WORK ORDER: Set the data below down again, exactly, with every picture left out.

DATA FOR THIS TASK:
+--

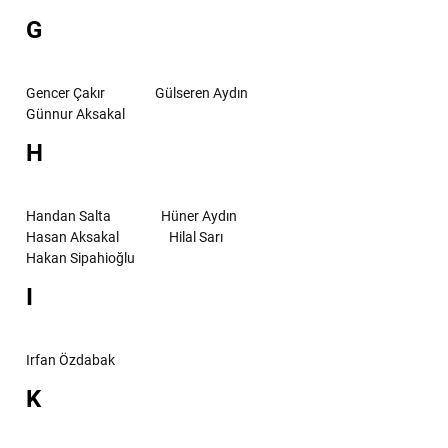
G
Gencer Çakır
Gülseren Aydın
Günnur Aksakal
H
Handan Salta
Hüner Aydın
Hasan Aksakal
Hilal Sarı
Hakan Sipahioğlu
I
Irfan Özdabak
K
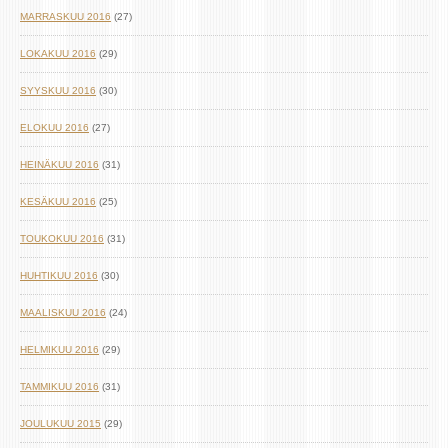
MARRASKUU 2016
(27)
LOKAKUU 2016
(29)
SYYSKUU 2016
(30)
ELOKUU 2016
(27)
HEINÄKUU 2016
(31)
KESÄKUU 2016
(25)
TOUKOKUU 2016
(31)
HUHTIKUU 2016
(30)
MAALISKUU 2016
(24)
HELMIKUU 2016
(29)
TAMMIKUU 2016
(31)
JOULUKUU 2015
(29)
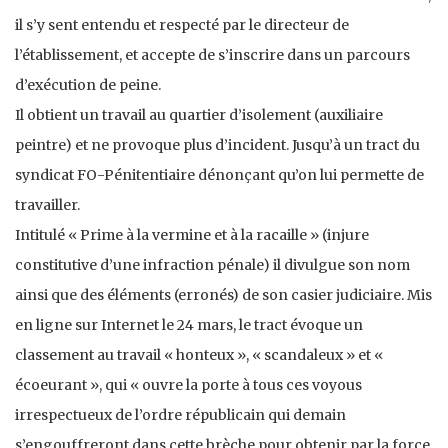
il s’y sent entendu et respecté par le directeur de
l’établissement, et accepte de s’inscrire dans un parcours
d’exécution de peine.
Il obtient un travail au quartier d’isolement (auxiliaire
peintre) et ne provoque plus d’incident. Jusqu’à un tract du
syndicat FO-Pénitentiaire dénonçant qu’on lui permette de
travailler.
Intitulé « Prime à la vermine et à la racaille » (injure
constitutive d’une infraction pénale) il divulgue son nom
ainsi que des éléments (erronés) de son casier judiciaire. Mis
en ligne sur Internet le 24 mars, le tract évoque un
classement au travail « honteux », « scandaleux » et «
écoeurant », qui « ouvre la porte à tous ces voyous
irrespectueux de l’ordre républicain qui demain
s’engouffreront dans cette brèche pour obtenir par la force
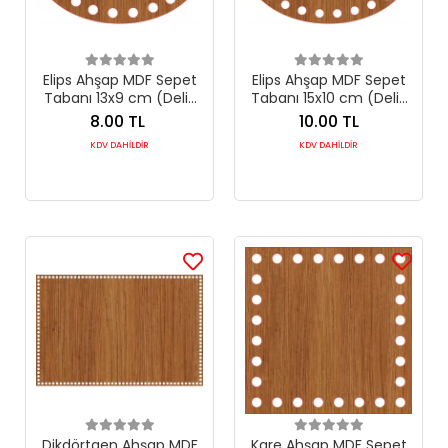
Elips Ahşap MDF Sepet
Elips Ahşap MDF Sepet
Tabanı 13x9 cm (Delik
Tabanı 15x10 cm (Delik
Çapı 8 mm)
Çapı 8 mm)
8.00 TL
10.00 TL
KDV DAHİLDİR
KDV DAHİLDİR
Dikdörtgen Ahşap MDF
Kare Ahşap MDF Sepet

+--

SOLUTION FOR THIS EXERCISE:
G
Gencer Çakır
Gülseren Aydın
Günnur Aksakal
H
Handan Salta
Hüner Aydın
Hasan Aksakal
Hilal Sarı
Hakan Sipahioğlu
I
Irfan Özdabak
K
MARRASKUU 2016
(27)
LOKAKUU 2016
(29)
SYYSKUU 2016
(30)
ELOKUU 2016
(27)
HEINÄKUU 2016
(31)
KESÄKUU 2016
(25)
TOUKOKUU 2016
(31)
HUHTIKUU 2016
(30)
MAALISKUU 2016
(24)
HELMIKUU 2016
(29)
TAMMIKUU 2016
(31)
JOULUKUU 2015
(29)
il s’y sent entendu et respecté par le directeur de
l’établissement, et accepte de s’inscrire dans un parcours
d’exécution de peine.
Il obtient un travail au quartier d’isolement (auxiliaire
peintre) et ne provoque plus d’incident. Jusqu’à un tract du
syndicat FO-Pénitentiaire dénonçant qu’on lui permette de
travailler.
Intitulé « Prime à la vermine et à la racaille » (injure
constitutive d’une infraction pénale) il divulgue son nom
ainsi que des éléments (erronés) de son casier judiciaire. Mis
en ligne sur Internet le 24 mars, le tract évoque un
classement au travail « honteux », « scandaleux » et «
écoeurant », qui « ouvre la porte à tous ces voyous
irrespectueux de l’ordre républicain qui demain
s’engouffreront dans cette brèche pour obtenir par la force
Elips Ahşap MDF Sepet
Elips Ahşap MDF Sepet
Tabanı 13x9 cm (Delik
Tabanı 15x10 cm (Delik
Çapı 8 mm)
Çapı 8 mm)
8.00 TL
10.00 TL
KDV DAHİLDİR
KDV DAHİLDİR
Dikdörtgen Ahşap MDF
Kare Ahşap MDF Sepet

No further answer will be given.